YOUR GOAL - Transcribe exactly the lines from the one containing "SILVER PRICE PER GRAM" through the end of the data, both included. Leave out pictures.

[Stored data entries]
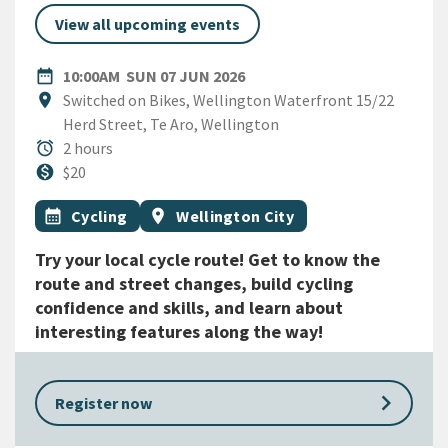
View all upcoming events
DATE
SUNDAY 7TH JUNE 2026
date_range
10:00AM
SUN 07 JUN 2026
Location
location_on
Switched on Bikes, Wellington Waterfront 15/22
Herd Street, Te Aro, Wellington
Duration
alarm
2 hours
Cost
monetization_on
$20
All Tags
Event topic
Event region
calendar_month
Cycling
location_on
Wellington City
Try your local cycle route! Get to know the
route and street changes, build cycling
confidence and skills, and learn about
interesting features along the way!
keyboard_arrow_right
Register now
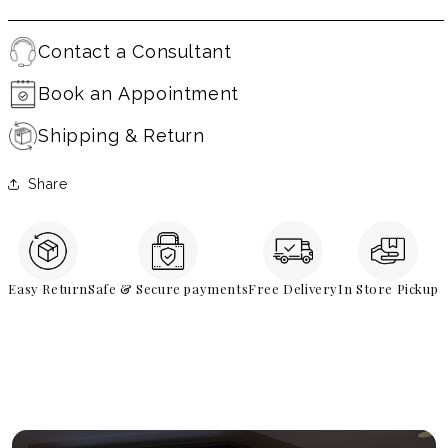
Contact a Consultant
Book an Appointment
Shipping & Return
Share
Easy Return
Safe & Secure payments
Free Delivery
In Store Pickup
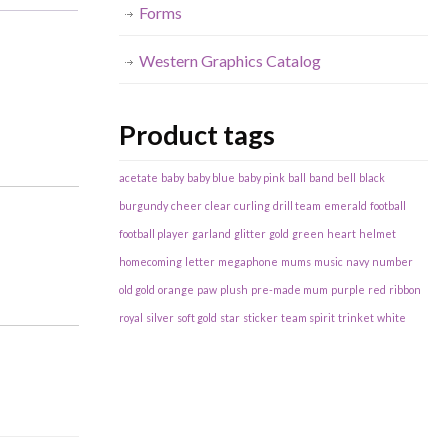
Forms
Western Graphics Catalog
Product tags
acetate
baby
baby blue
baby pink
ball
band
bell
black
burgundy
cheer
clear
curling
drill team
emerald
football
football player
garland
glitter
gold
green
heart
helmet
homecoming
letter
megaphone
mums
music
navy
number
old gold
orange
paw
plush
pre-made mum
purple
red
ribbon
royal
silver
soft gold
star
sticker
team spirit
trinket
white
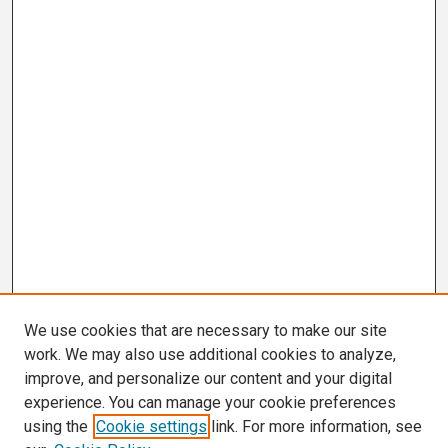
We use cookies that are necessary to make our site
work. We may also use additional cookies to analyze,
improve, and personalize our content and your digital
experience. You can manage your cookie preferences
using the
Cookie settings
link. For more information, see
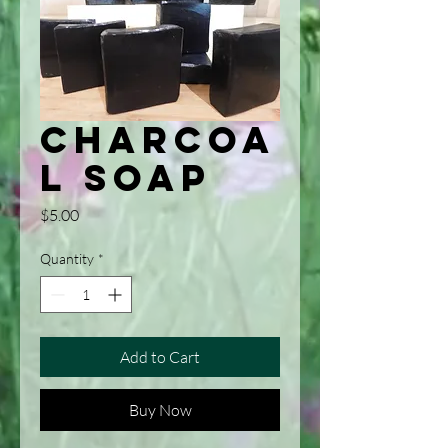
Charcoa
l Soap
Price
$5.00
Quantity
*
Add to Cart
Buy Now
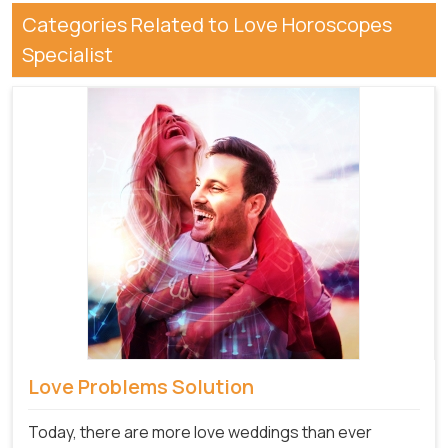
Categories Related to Love Horoscopes
Specialist
Love Problems Solution
Today, there are more love weddings than ever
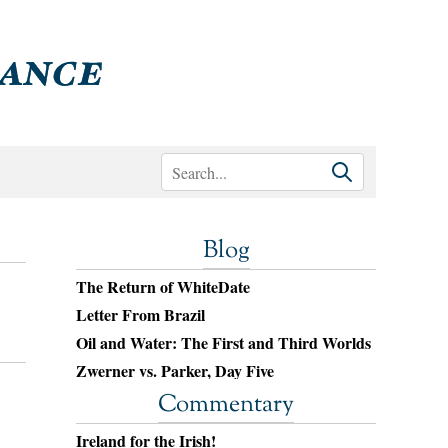
Blog
The Return of WhiteDate
Letter From Brazil
Oil and Water: The First and Third Worlds
Zwerner vs. Parker, Day Five
Commentary
Ireland for the Irish!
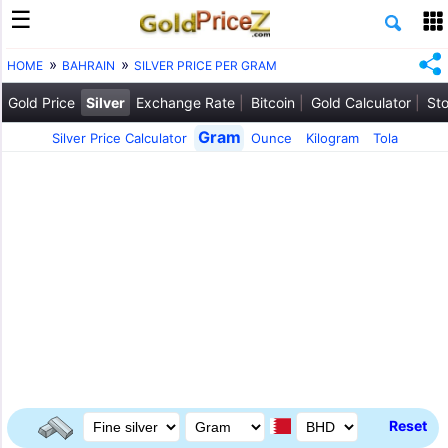
HOME
BAHRAIN
SILVER PRICE PER GRAM
Gold Price
Silver
Exchange Rate
Bitcoin
Gold Calculator
Sto
Gram
Silver Price Calculator
Ounce
Kilogram
Tola
Reset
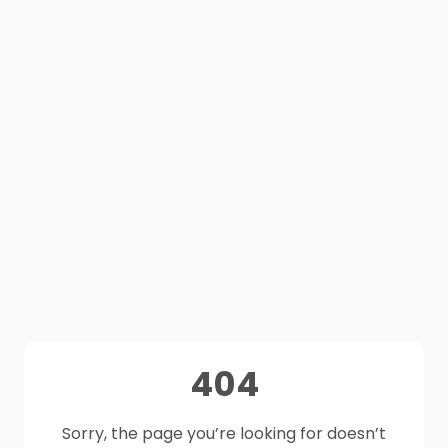
404
Sorry, the page you’re looking for doesn’t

EXERCISE SOLUTION -
SILVER PRICE PER GRAM
Gold Price
Silver
Exchange Rate
Bitcoin
Gold Calculator
Sto
Gram
Silver Price Calculator
Ounce
Kilogram
Tola
Reset
404
Sorry, the page you’re looking for doesn’t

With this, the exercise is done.